How do you judge Giorgia Meloni’s government? In terms of economics (she, for example, agrees with you on the EU’s fiscal compact), and in terms of rights and ideology? Is the legacy of Fratelli d’Italia scary, in your opinion, compared to the historical Italian far right? Are neo-fascist sympathies scary, or are they outdated categories?

So far, Meloni has been to the Italian far right what Tsipras was to the Greek radical left: a Prime Minister who followed to the letter the commands of Brussels, Frankfurt and Washington while trying to pay lip service to the ideological principles of her party. That her party’s ideological origins, rooted in midwar fascism, are scary, there is little doubt.

Over the years, have you forgiven Angela Merkel anything, or is your judgment always the same?

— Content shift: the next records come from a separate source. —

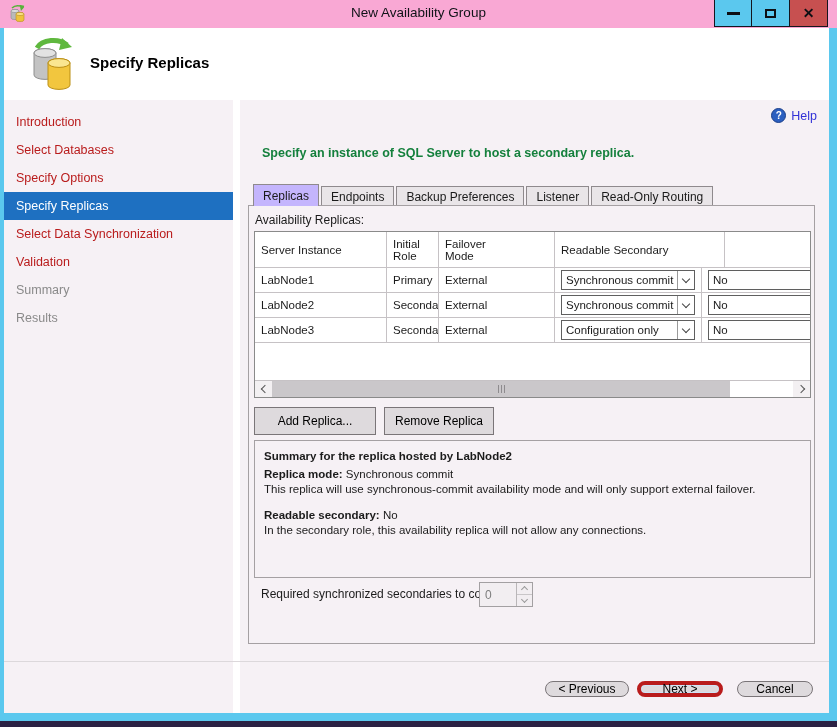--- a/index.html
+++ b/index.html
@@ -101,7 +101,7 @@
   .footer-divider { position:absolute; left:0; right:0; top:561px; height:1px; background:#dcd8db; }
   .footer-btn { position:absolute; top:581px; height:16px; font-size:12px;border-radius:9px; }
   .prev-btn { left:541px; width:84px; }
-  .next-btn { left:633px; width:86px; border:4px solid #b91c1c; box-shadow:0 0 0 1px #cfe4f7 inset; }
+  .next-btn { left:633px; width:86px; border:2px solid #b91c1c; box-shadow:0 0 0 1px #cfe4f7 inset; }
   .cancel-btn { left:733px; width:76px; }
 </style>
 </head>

I have always been nuanced, careful and fair in my criticism of Angela Merkel. My greatest criticism, which has been confirmed by events since her retirement, was that she wasted the huge political capital that she so carefully and skilfully built up over the years. She was the only European politician who, between 2009 and 2012, had the political capital to unite Europe, to set the process in motion for the EU’s real political union. Instead of doing that, she frittered her political capital away in one attempt after the other to prevent Europe’s political unification – the result being the sorry state of Germany today within an EU that the rest of the world (the US and China in particular) looks at as a sad irrelevance.